Search code examples
amazon-web-servicesaws-sdkamazon-kinesis-firehose

How can I update a FireHose delivery stream's DataFormatConversionConfiguration using the AWS SDK?


Does anyone have a working example of using firehose.update_destination to set an S3 destination's DataFormatConversionConfiguration? I'm following the guidance in Is it possible to specify data format conversion in AWS Cloudformation?, using boto3 (the AWS Python SDK), but I've not been successful. When I include a DFCC in an ExtendedS3DestinationConfiguration argument, it fails with the following error:

Exception during processing: An error occurred (InvalidArgumentException) when calling the UpdateDestination operation: RoleArn must not be null or empty

If I pass the original destination configuration (as returned by describe_delivery_stream) unchanged, the update succeeds. I can also change other config options, e.g. BufferingHints. The only time it fails is when DataFormatConversionConfiguration is non-null.

For example, passing this works:

{
  "RoleARN": "arn:aws:iam::1234567:role/MyExecutionRole",
  "BucketARN": "arn:aws:s3:::my-bucket",
  "Prefix": "databases/tables/requests/",
  "BufferingHints": {
    "SizeInMBs": 64,
    "IntervalInSeconds": 120
  },
  "CompressionFormat": "UNCOMPRESSED",
  "EncryptionConfiguration": {
    "NoEncryptionConfig": "NoEncryption"
══════
Given instruction A →
Answer these questions about the Firehose thread:
(i) Which software development kit is the poster using to call the service?
(ii) Which type of exception does the UpdateDestination call raise?
(iii) In the configuration that works, what value is given for "IntervalInSeconds"?
Given instruction B → Pick up the thread on updating a Firehose delivery stream's configuration and continue it from its final line.

(Data entries)
══════
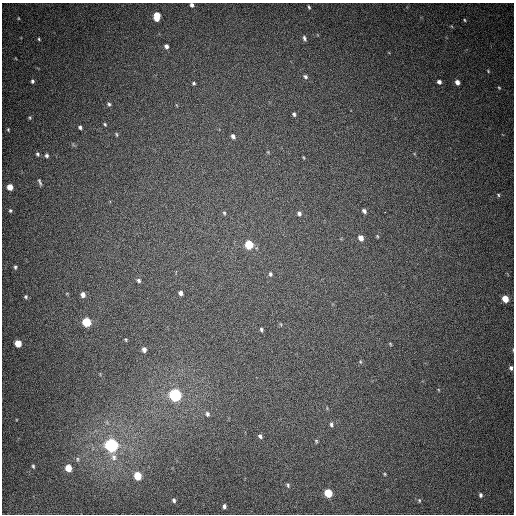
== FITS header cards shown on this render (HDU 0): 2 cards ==
NAXIS1  =                  512
NAXIS2  =                  512

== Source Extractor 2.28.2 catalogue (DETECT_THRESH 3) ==
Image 512 x 512 px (HDU 0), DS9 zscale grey, 1 PNG px = 1 image px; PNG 516 x 516 px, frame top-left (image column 1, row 512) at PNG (2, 3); no overlay
Background 481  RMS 13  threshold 40.4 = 3 sigma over >= 5 px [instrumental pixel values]
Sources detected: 71; all 71 listed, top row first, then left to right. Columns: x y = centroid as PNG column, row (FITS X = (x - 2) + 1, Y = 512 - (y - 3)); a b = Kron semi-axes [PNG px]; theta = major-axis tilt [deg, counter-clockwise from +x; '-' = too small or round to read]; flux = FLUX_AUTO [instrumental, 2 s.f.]
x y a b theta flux
192 5 4 3 - 2200
309 7 4 3 - 1100
157 16 7 5 86 20000
18 18 5 3 - 710
464 20 4 4 - 950
304 38 7 4 -70 2100
39 39 4 3 - 970
166 46 5 4 - 2800
488 71 5 3 - 840
305 77 7 5 -32 2100
32 81 5 4 - 1900
439 82 4 4 - 2900
457 82 5 4 - 4600
194 83 4 3 - 1200
499 88 4 4 - 910
109 104 6 5 - 1700
294 114 5 4 - 1600
30 118 5 4 - 1200
105 124 5 4 - 1100
80 127 4 4 - 1700
8 130 4 3 - 930
116 134 6 4 -83 1100
233 136 6 4 -63 2900
268 152 4 4 - 880
37 154 5 4 - 1500
47 155 5 5 - 2000
304 157 5 2 - 810
40 182 8 3 -68 1800
10 187 5 5 - 11000
498 195 5 4 - 1100
10 210 5 4 - 1300
364 211 5 4 - 2700
385 212 2 2 - 3100
224 213 5 4 - 1200
299 213 6 5 - 2700
377 236 4 3 - 840
361 238 6 5 - 6400
249 245 6 5 - 40000
15 267 5 5 - 1500
270 274 6 5 - 1700
139 280 6 5 - 1700
180 293 4 4 - 3000
83 295 6 5 - 4500
26 297 5 5 - 1600
505 299 5 4 - 16000
86 322 6 5 - 46000
261 329 4 4 - 1500
126 340 5 3 - 880
18 343 5 5 - 18000
390 344 5 4 - 890
144 349 5 5 - 3400
360 362 5 4 - 1000
511 368 5 4 - 2000
175 395 6 5 - 220000
207 414 6 5 - 2200
331 424 6 5 - 1800
260 436 5 4 - 2100
316 441 5 4 - 1000
112 445 6 6 - 310000
114 457 10 7 -72 5400
77 459 6 4 -89 1400
33 466 6 4 -79 1300
68 468 5 5 - 19000
385 474 4 3 - 930
138 476 6 5 - 29000
288 485 7 4 -81 1500
328 493 6 5 - 38000
480 495 5 4 - 1900
174 500 6 4 -74 2000
419 500 6 4 73 1200
224 506 5 4 - 2200
At the frame edge (FLAGS 8, measured only in part): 1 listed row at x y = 192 5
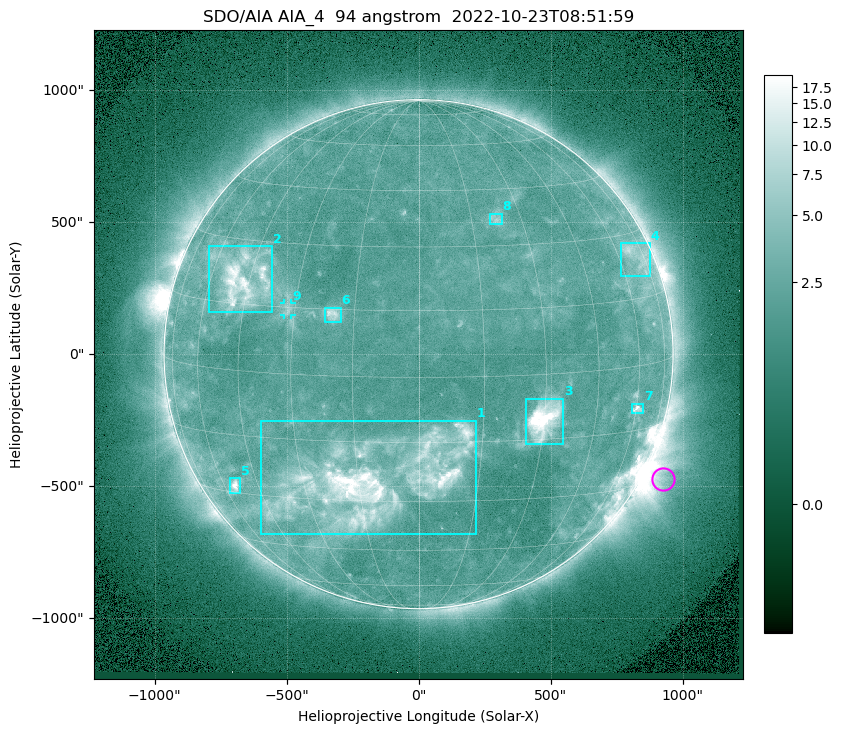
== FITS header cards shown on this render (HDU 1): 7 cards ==
TELESCOP= 'SDO/AIA '           / For AIA: SDO/AIA
INSTRUME= 'AIA_4   '           / For AIA: AIA_ATA1, AIA_ATA2, AIA_ATA3 or AIA_AT
WAVELNTH=                   94 / [angstrom] Wavelength
WAVEUNIT= 'angstrom'           / Wavelength unit: angstrom
DATE-OBS= '2022-10-23T08:51:59.137' / [ISO] Date when observation started; ISO 8
CTYPE1  = 'HPLN-TAN'           / CTYPE1: HPLN
CTYPE2  = 'HPLT-TAN'           / CTYPE2: HPLT

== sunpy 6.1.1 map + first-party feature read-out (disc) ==
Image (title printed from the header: SDO/AIA AIA_4  94 angstrom  2022-10-23T08:51:59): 1024 x 1024 px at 2.4 arcsec/px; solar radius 964 arcsec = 402 px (full disc in frame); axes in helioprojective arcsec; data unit not stated in the header (colour bar unlabelled)
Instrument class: DISC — disc imager (sunpy class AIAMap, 94 A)
Bright regions (active regions / flare kernels): reference = the median radial profile (limb darkening/brightening removed); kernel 9 px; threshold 5 sigma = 2.81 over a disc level ~2.17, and >= 1.15x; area >= 12 px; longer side >= 10 px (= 24 arcsec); searched inside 0.97 R_sun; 9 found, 9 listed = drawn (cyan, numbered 1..; 1 of them under ~33 arcsec drawn as corner ticks so the feature stays visible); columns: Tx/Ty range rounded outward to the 5 arcsec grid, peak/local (2 s.f.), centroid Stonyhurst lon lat
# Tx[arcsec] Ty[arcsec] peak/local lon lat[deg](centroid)
1 -595..215 -685..-250 11 -11 -25
2 -795..-555 155..410 7.6 -47 +21
3 405..550 -340..-165 15 +30 -10
4 765..875 295..420 3.6 +70 +24
5 -715..-675 -525..-470 7.3 -55 -28
6 -355..-295 120..175 4.8 -20 +14
7 805..850 -225..-185 5.3 +60 -10
8 265..315 490..535 3.2 +22 +37
9 -510..-480 145..195 2.7 -32 +15
Off-limb structures (1.02-1.3 R_sun): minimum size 162 px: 4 found; the strongest spans PA ~225..265 deg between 1.02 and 1.3 R_sun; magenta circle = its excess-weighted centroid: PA ~245 deg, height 1.08 R_sun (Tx ~925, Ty ~-470 arcsec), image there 3.5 x the reference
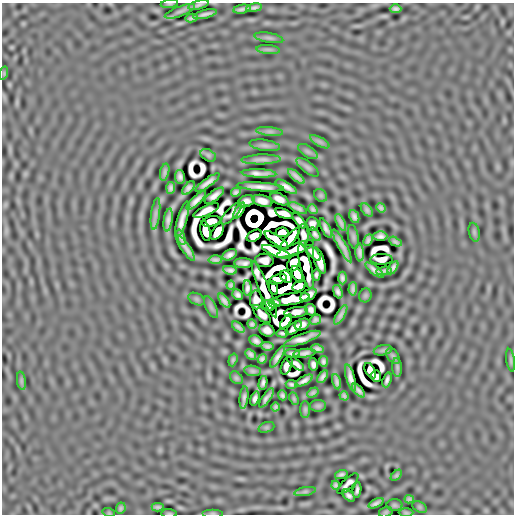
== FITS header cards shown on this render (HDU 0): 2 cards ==
NAXIS1  =                  512
NAXIS2  =                  512

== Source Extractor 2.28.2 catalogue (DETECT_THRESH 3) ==
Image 512 x 512 px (HDU 0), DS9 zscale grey, 1 PNG px = 1 image px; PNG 516 x 516 px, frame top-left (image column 1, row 512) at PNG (2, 3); each listed source drawn as its Kron ellipse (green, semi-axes under 4 px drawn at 4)
Background 9.11e-07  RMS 2.8e-04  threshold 8.31e-04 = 3 sigma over >= 5 px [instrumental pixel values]
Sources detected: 204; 27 with non-positive FLUX_AUTO (blend fragments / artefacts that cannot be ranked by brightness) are neither listed nor drawn; the other 177 listed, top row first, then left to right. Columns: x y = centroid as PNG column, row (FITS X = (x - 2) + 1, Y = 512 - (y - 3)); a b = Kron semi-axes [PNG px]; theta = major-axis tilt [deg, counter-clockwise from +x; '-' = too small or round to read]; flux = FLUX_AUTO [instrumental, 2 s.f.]
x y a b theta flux
169 4 9 3 8 0.025
198 5 10 4 15 0.046
254 8 8 3 9 0.055
242 9 8 3 10 0.057
396 9 6 4 0 0.051
180 11 16 5 21 0.064
205 14 12 3 14 0.076
191 18 6 3 10 0.038
269 38 14 5 -10 0.054
268 49 12 4 -5 0.047
4 73 7 4 72 0.023
270 131 13 4 -7 0.061
320 142 11 4 -30 0.055
265 145 15 5 -8 0.063
308 151 11 5 -33 0.044
208 155 8 5 -30 0.036
261 159 20 5 1 0.095
308 167 13 5 -38 0.053
165 172 9 4 78 0.052
259 173 17 4 -2 0.12
296 176 10 3 -41 0.076
180 177 7 5 -82 0.066
207 183 14 4 35 0.1
260 187 24 4 -4 0.15
286 187 12 4 -31 0.11
171 188 6 4 85 0.055
188 188 8 4 48 0.067
236 192 5 4 - 0.046
321 195 7 6 - 0.03
214 196 12 4 37 0.094
279 199 9 5 -26 0.12
196 201 13 4 43 0.12
246 201 8 5 22 0.079
262 201 10 5 -17 0.13
298 208 10 3 -24 0.06
381 208 5 4 - 0.042
313 209 5 4 - 0.042
206 210 14 5 24 0.055
367 210 7 5 -52 0.047
239 211 9 4 58 0.042
231 213 14 5 47 0.028
284 213 9 4 -19 0.12
155 214 16 4 83 0.084
354 216 7 4 -65 0.062
168 220 11 4 81 0.095
182 220 19 4 73 0.14
211 221 9 5 15 0.17
299 221 9 4 -52 0.069
341 222 9 3 -64 0.058
312 224 7 6 - 0.056
326 228 11 4 -62 0.069
205 231 10 5 -78 0.21
217 232 9 5 57 0.27
282 232 6 4 5 0.22
474 232 9 5 -77 0.034
315 234 8 4 -54 0.051
303 235 10 5 -89 0.036
254 236 8 5 29 0.13
380 236 7 5 0 0.066
181 237 8 3 -70 0.057
353 237 12 5 -80 0.041
290 239 15 4 49 0.16
277 240 14 4 -34 0.19
368 240 6 4 64 0.051
395 242 7 3 -27 0.043
342 246 18 3 -61 0.12
186 248 15 3 -55 0.097
295 249 20 5 21 0.058
276 252 15 4 -21 0.095
360 252 9 4 -85 0.071
313 253 10 4 -46 0.096
230 255 7 5 27 0.076
382 259 11 5 1 0.082
215 260 7 4 -2 0.055
264 260 9 7 -3 0.053
319 261 14 5 -72 0.14
243 263 9 5 -2 0.072
293 263 8 5 68 0.073
306 267 23 5 -76 0.095
393 268 7 4 58 0.062
230 270 7 4 -9 0.062
374 270 11 4 -37 0.078
384 271 7 3 10 0.05
297 274 9 4 -64 0.47
316 275 5 3 - 0.039
286 277 7 5 -48 0.2
342 278 6 4 -89 0.052
278 279 9 4 16 0.28
231 285 4 4 - 0.038
299 286 7 5 33 0.15
247 288 8 4 -87 0.055
273 288 7 4 -72 0.056
264 289 30 5 -67 0.063
353 289 7 3 86 0.051
338 292 7 4 -69 0.058
238 295 6 4 -42 0.056
308 295 9 5 33 0.11
365 295 7 6 - 0.03
196 299 9 5 -27 0.031
290 299 19 6 9 0.17
256 300 9 6 -88 0.02
224 301 8 4 -53 0.066
275 303 6 4 6 0.059
269 305 6 5 - 0.008
211 307 12 5 -64 0.046
311 310 6 5 - 0.059
296 312 12 5 8 0.13
262 314 11 5 -47 0.039
341 315 11 4 60 0.07
315 320 6 4 33 0.046
286 322 8 4 53 0.027
252 324 5 4 - 0.041
302 324 8 5 24 0.08
238 327 7 3 -38 0.048
294 328 9 4 40 0.086
267 330 8 6 -22 0.088
283 333 6 3 -3 0.041
302 339 19 5 20 0.14
256 341 7 5 -28 0.071
267 346 6 4 -6 0.049
317 349 6 4 -12 0.056
383 350 9 5 13 0.031
292 353 7 3 -5 0.051
304 353 11 4 7 0.069
251 354 6 4 -44 0.053
393 356 9 5 -52 0.036
277 357 12 4 57 0.088
262 359 5 4 - 0.049
233 360 6 3 72 0.032
511 360 11 4 -82 0.038
323 361 5 4 - 0.046
296 364 10 4 -37 0.044
313 364 6 4 -78 0.061
286 366 9 5 68 0.033
397 367 9 5 -85 0.038
252 371 8 5 -8 0.045
370 371 8 5 -62 0.094
376 376 6 5 - 0.045
323 377 7 4 57 0.061
236 378 7 5 -45 0.037
350 378 13 4 -75 0.11
387 380 8 3 71 0.057
21 381 9 4 -82 0.039
304 381 10 4 29 0.079
337 382 8 3 -79 0.059
263 383 7 4 78 0.052
292 384 6 3 -5 0.042
358 390 8 3 -47 0.065
313 392 6 4 32 0.044
282 395 5 4 - 0.043
344 396 5 4 - 0.037
244 398 11 3 84 0.071
255 398 7 4 72 0.062
267 398 11 3 53 0.068
294 399 6 4 -64 0.027
318 406 8 6 0 0.041
276 407 4 3 - 0.037
305 410 8 4 90 0.039
266 427 8 5 19 0.027
341 474 6 3 17 0.045
396 475 7 4 45 0.034
348 484 14 5 45 0.031
335 485 4 3 - 0.038
357 490 8 3 83 0.05
305 492 11 4 11 0.048
349 495 7 4 -44 0.049
409 499 4 3 - 0.036
376 503 8 3 25 0.063
394 505 8 6 -1 0.034
158 507 6 3 -1 0.038
420 507 8 5 -27 0.029
121 508 6 4 66 0.04
386 512 7 5 16 0.031
109 513 6 4 -18 0.02
169 513 8 3 -4 0.024
213 513 10 3 0 0.029
406 513 7 3 0 0.03
At the frame edge (FLAGS 8, measured only in part): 3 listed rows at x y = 169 4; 169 513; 213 513
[27 non-positive-flux detections neither listed nor drawn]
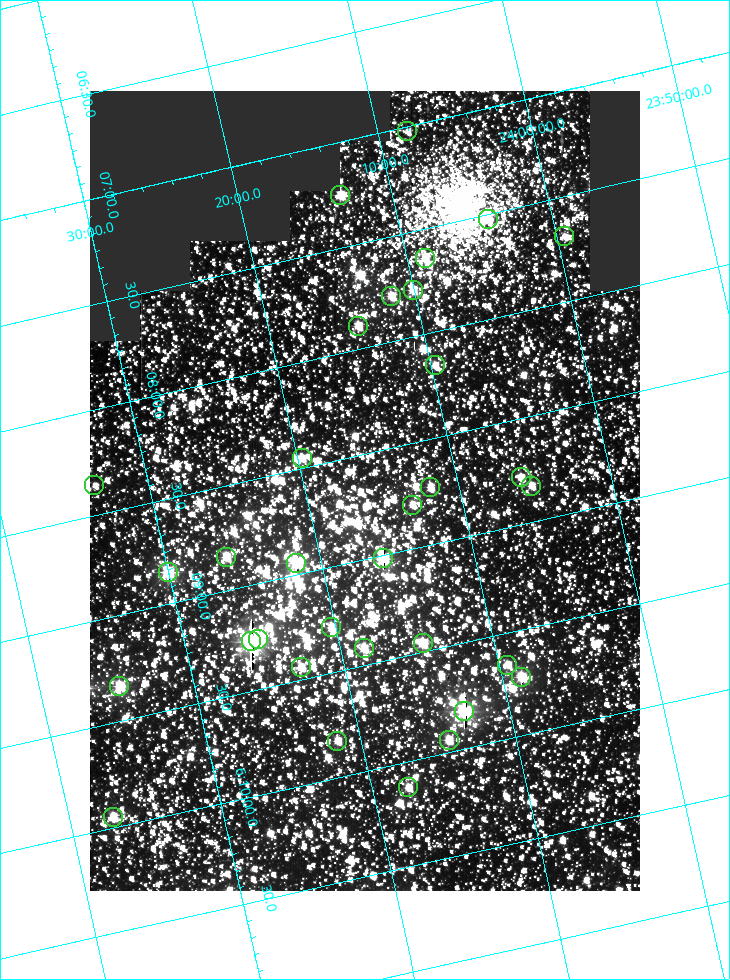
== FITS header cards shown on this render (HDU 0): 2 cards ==
NAXIS1  =                  550
NAXIS2  =                  800

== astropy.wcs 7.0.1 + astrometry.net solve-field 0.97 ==
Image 550 x 800 px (HDU 0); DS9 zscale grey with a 90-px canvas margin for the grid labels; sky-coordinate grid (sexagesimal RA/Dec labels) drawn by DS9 from the SOLVED WCS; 33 Tycho-2 reference stars matched to detected sources circled (green)
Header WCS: RA---TAN/DEC--TAN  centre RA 06:08:40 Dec +24:16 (92.17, +24.27 deg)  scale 3.97 arcsec/px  FOV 36.4' x 53.0'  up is -103 deg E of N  parity normal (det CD < 0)
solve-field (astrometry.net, Tycho-2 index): VERIFIED the header's WCS against the Tycho-2 star catalogue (verified at 3 index scales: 18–33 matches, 0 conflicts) and refined it, rather than solving blind
Solved WCS: RA---TAN-SIP/DEC--TAN-SIP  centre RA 06:08:40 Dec +24:16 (92.17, +24.27 deg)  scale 3.98 arcsec/px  FOV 36.4' x 53.0'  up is -103 deg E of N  parity normal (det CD < 0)
The solver's refit moves the header's centre by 0.1 arcsec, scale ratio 1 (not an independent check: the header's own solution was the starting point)
Tycho-2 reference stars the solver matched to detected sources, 33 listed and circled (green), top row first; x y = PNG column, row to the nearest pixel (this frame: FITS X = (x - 90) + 1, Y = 800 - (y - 91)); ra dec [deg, ICRS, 3 dp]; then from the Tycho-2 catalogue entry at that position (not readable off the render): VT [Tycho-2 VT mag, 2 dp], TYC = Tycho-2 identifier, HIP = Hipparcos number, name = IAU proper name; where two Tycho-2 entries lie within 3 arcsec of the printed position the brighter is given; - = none
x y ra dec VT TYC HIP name
407 131 91.756 +24.135 11.55 1864-383-1 - -
340 195 91.813 +24.222 9.50 1864-951-1 - -
488 219 91.882 +24.069 10.67 1864-1197-1 - -
564 236 91.922 +23.991 11.04 1864-773-1 - -
425 258 91.910 +24.147 9.81 1864-677-1 - -
413 290 91.945 +24.168 9.83 1864-545-1 - -
391 296 91.946 +24.193 9.49 1864-879-1 - -
358 326 91.972 +24.235 9.87 1864-607-1 - -
435 365 92.040 +24.163 9.97 1864-387-1 - -
302 458 92.113 +24.329 10.09 1877-692-1 - -
521 477 92.195 +24.097 9.91 1877-1306-1 - -
94 485 92.090 +24.558 11.22 1868-1493-1 - -
531 486 92.208 +24.088 10.02 1877-898-1 - -
430 487 92.182 +24.197 9.90 1877-42-1 - -
412 505 92.198 +24.221 10.14 1877-234-1 - -
226 557 92.210 +24.434 9.33 1881-345-1 - -
383 558 92.254 +24.266 8.73 1877-224-1 - -
296 563 92.236 +24.360 8.19 1877-300-1 29148 -
168 572 92.212 +24.501 8.67 1881-93-1 - -
331 627 92.321 +24.338 9.42 1877-884-1 - -
258 639 92.315 +24.419 9.14 1881-15-1 - -
251 641 92.316 +24.428 7.55 1881-1595-1 - -
423 643 92.364 +24.244 8.80 1877-1589-1 - -
364 648 92.355 +24.308 9.21 1877-702-1 - -
507 665 92.412 +24.157 10.23 1877-766-1 - -
301 667 92.360 +24.380 9.69 1881-496-1 - -
521 677 92.431 +24.145 8.75 1877-16-1 - -
119 686 92.334 +24.580 8.60 1881-81-1 - -
464 711 92.456 +24.215 7.57 1877-1484-1 - -
449 740 92.485 +24.239 9.49 1877-1276-1 - -
337 741 92.457 +24.359 9.75 1877-1432-1 - -
408 787 92.531 +24.294 10.40 1877-334-1 - -
113 817 92.487 +24.619 9.38 1881-1542-1 - -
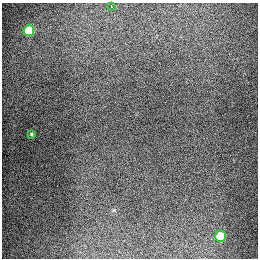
══════
Expected answer A →
(i) boto3, the AWS Python SDK.
(ii) InvalidArgumentException.
(iii) 120.

Expected answer B →
  },
  "CloudWatchLoggingOptions": {
    "Enabled": false
  },
  "S3BackupMode": "Disabled"
}

but passing this fails:

{
  "RoleARN": "arn:aws:iam::1234567:role/MyExecutionRole",
  "BucketARN": "arn:aws:s3:::my-bucket",
  "Prefix": "databases/tables/requests/",
  "BufferingHints": {
    "SizeInMBs": 64,
    "IntervalInSeconds": 120
  },
  "CompressionFormat": "UNCOMPRESSED",
  "EncryptionConfiguration": {
    "NoEncryptionConfig": "NoEncryption"
  },
  "CloudWatchLoggingOptions": {
    "Enabled": false
  },
  "S3BackupMode": "Disabled",
  "DataFormatConversionConfiguration": {
    "InputFormatConfiguration": {
      "Deserializer": {
        "OpenXJsonSerDe": {
        }
      }
    },
    "SchemaConfiguration": {
      "TableName": "requests",
      "DatabaseName": "mydb"
    },
    "OutputFormatConfiguration": {
      "Serializer": {
        "OrcSerDe": {
        }
      }
    }
  }
}

The only difference is the DataFormatConversionConfiguration element.

Am I overlooking something obvious? Perhaps the DFCC element is malformed? I've not been able to find any working examples, so I'm going purely from documentation.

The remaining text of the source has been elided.